‘Ban the Box’ laws backfire

‘Ban the Box’ laws backfire

“Ban the box” laws fail to achieve their goals, notes the Cato Institute’s Walter Olson. Indeed, a recent study shows they increase the crime rate and racial discrimination in hiring, while failing to increase employment among ex-offenders.

But many lawmakers aren’t aware of this. Congress recently enacted the Fair Chance Act, which restricts federal contractors from asking applicants about criminal records until after a conditional job offer is made. It did so even though labor-law experts like Peter Van Doren had publicly cited research showing that ban-the-box laws don’t work as intended.

As Olson notes,

A series of economic studies up to now has found not only a lack of statistical evidence for a positive effect from these laws, but even signs of a negative effect on the employment of young black men with no criminal records (because some employers will assume the worst if not allowed to ask; more from economist Jennifer Doleac of Texas A&M here and here). Despite this track record the laws have remained popular…The unpromising outcomes have not deterred…city and state governments from extending such laws to private employers, often in onerous ways.

· · · · · · ·

* QUESTIONS ON THE MATERIAL
#1 List every person the ban-the-box article mentions by name.
#2 According to the ban-the-box article, what does the Fair Chance Act restrict?
#3 Reproduce the part of the ban-the-box article that starts at the words "A series of" and stops after "in onerous ways.".

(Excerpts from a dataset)
· · · · · · ·

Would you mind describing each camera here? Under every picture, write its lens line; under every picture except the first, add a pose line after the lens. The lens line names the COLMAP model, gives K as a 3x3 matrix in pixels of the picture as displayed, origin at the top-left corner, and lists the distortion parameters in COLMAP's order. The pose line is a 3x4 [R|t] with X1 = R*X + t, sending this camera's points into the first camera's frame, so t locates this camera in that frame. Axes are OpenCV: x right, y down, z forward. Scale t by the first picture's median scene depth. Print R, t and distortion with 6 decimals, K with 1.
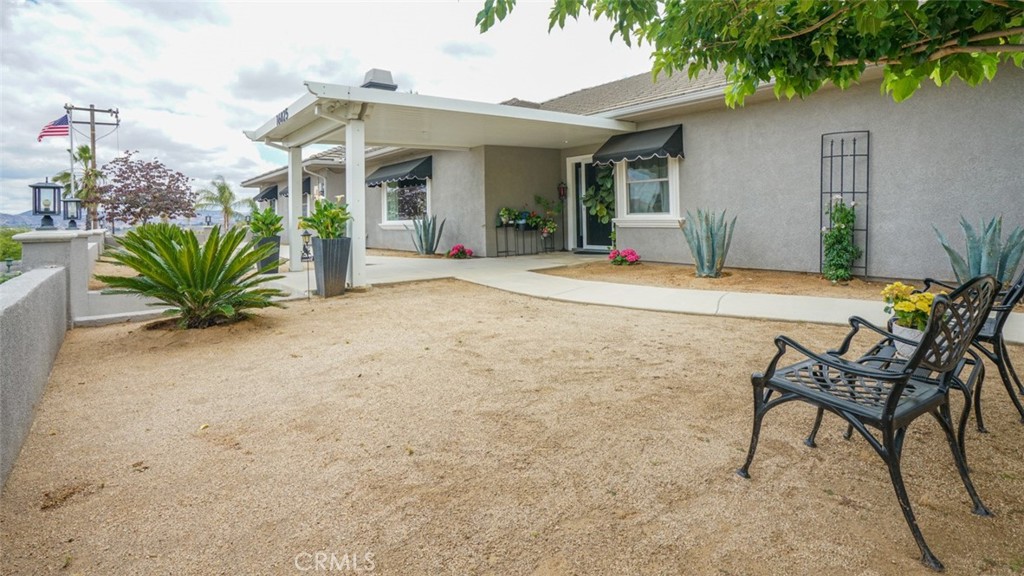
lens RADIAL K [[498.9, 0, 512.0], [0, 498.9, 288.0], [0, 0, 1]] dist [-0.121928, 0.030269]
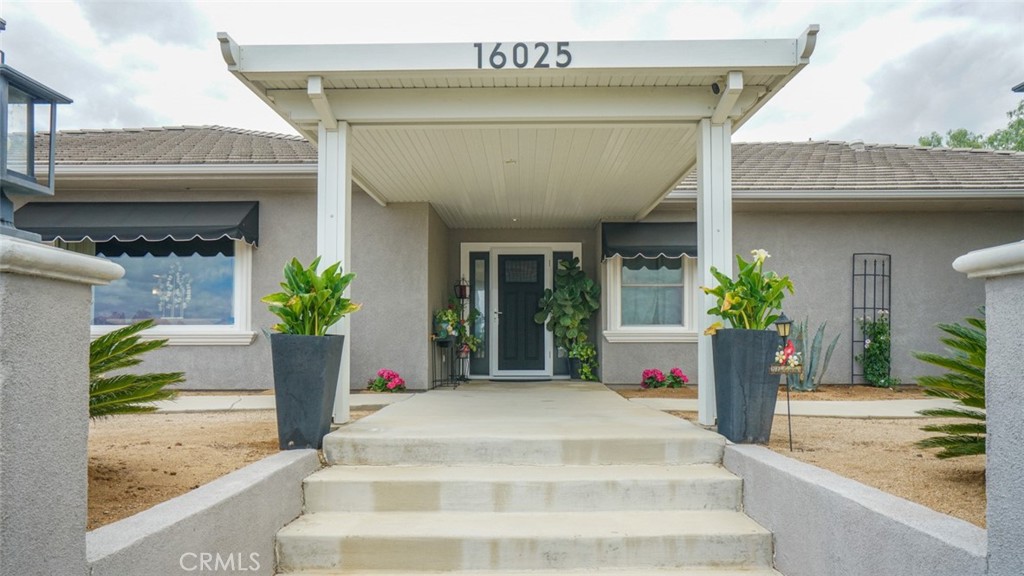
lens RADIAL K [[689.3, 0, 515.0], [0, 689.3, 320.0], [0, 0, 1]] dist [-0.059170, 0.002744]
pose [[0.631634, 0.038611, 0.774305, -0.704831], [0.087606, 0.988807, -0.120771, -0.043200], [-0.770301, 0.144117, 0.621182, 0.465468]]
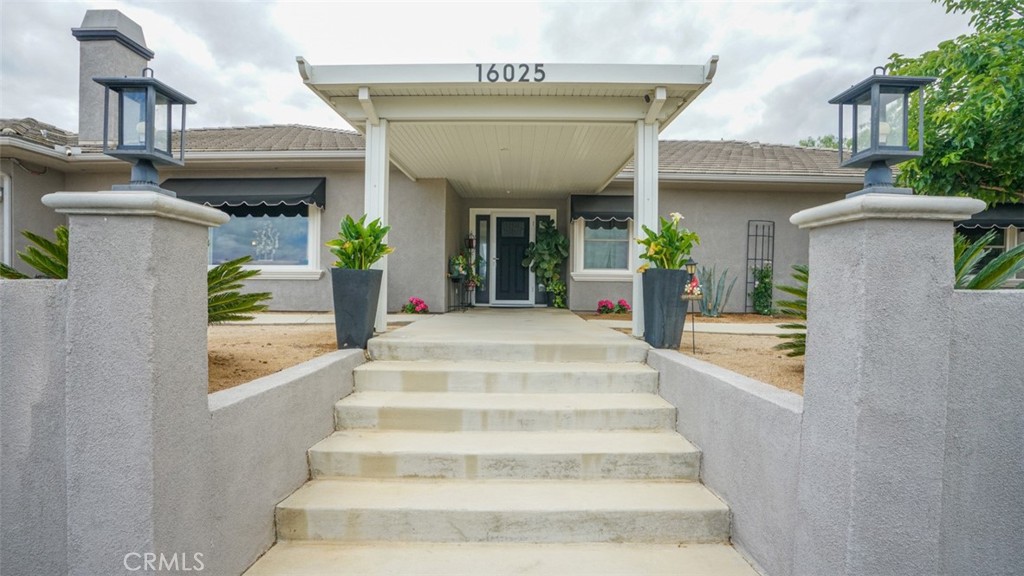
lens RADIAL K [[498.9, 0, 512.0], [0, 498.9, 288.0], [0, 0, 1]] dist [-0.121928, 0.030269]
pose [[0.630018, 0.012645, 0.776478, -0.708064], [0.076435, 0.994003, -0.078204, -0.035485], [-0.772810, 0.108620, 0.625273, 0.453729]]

· · · · · · ·

* RESPONSES BY ITEM NUMBER
#1 Walter Olson, Peter Van Doren, Jennifer Doleac

#2 It restricts federal contractors from asking applicants about criminal records until after a conditional job offer is made.

#3
A series of economic studies up to now has found not only a lack of statistical evidence for a positive effect from these laws, but even signs of a negative effect on the employment of young black men with no criminal records (because some employers will assume the worst if not allowed to ask; more from economist Jennifer Doleac of Texas A&M here and here). Despite this track record the laws have remained popular…The unpromising outcomes have not deterred…city and state governments from extending such laws to private employers, often in onerous ways.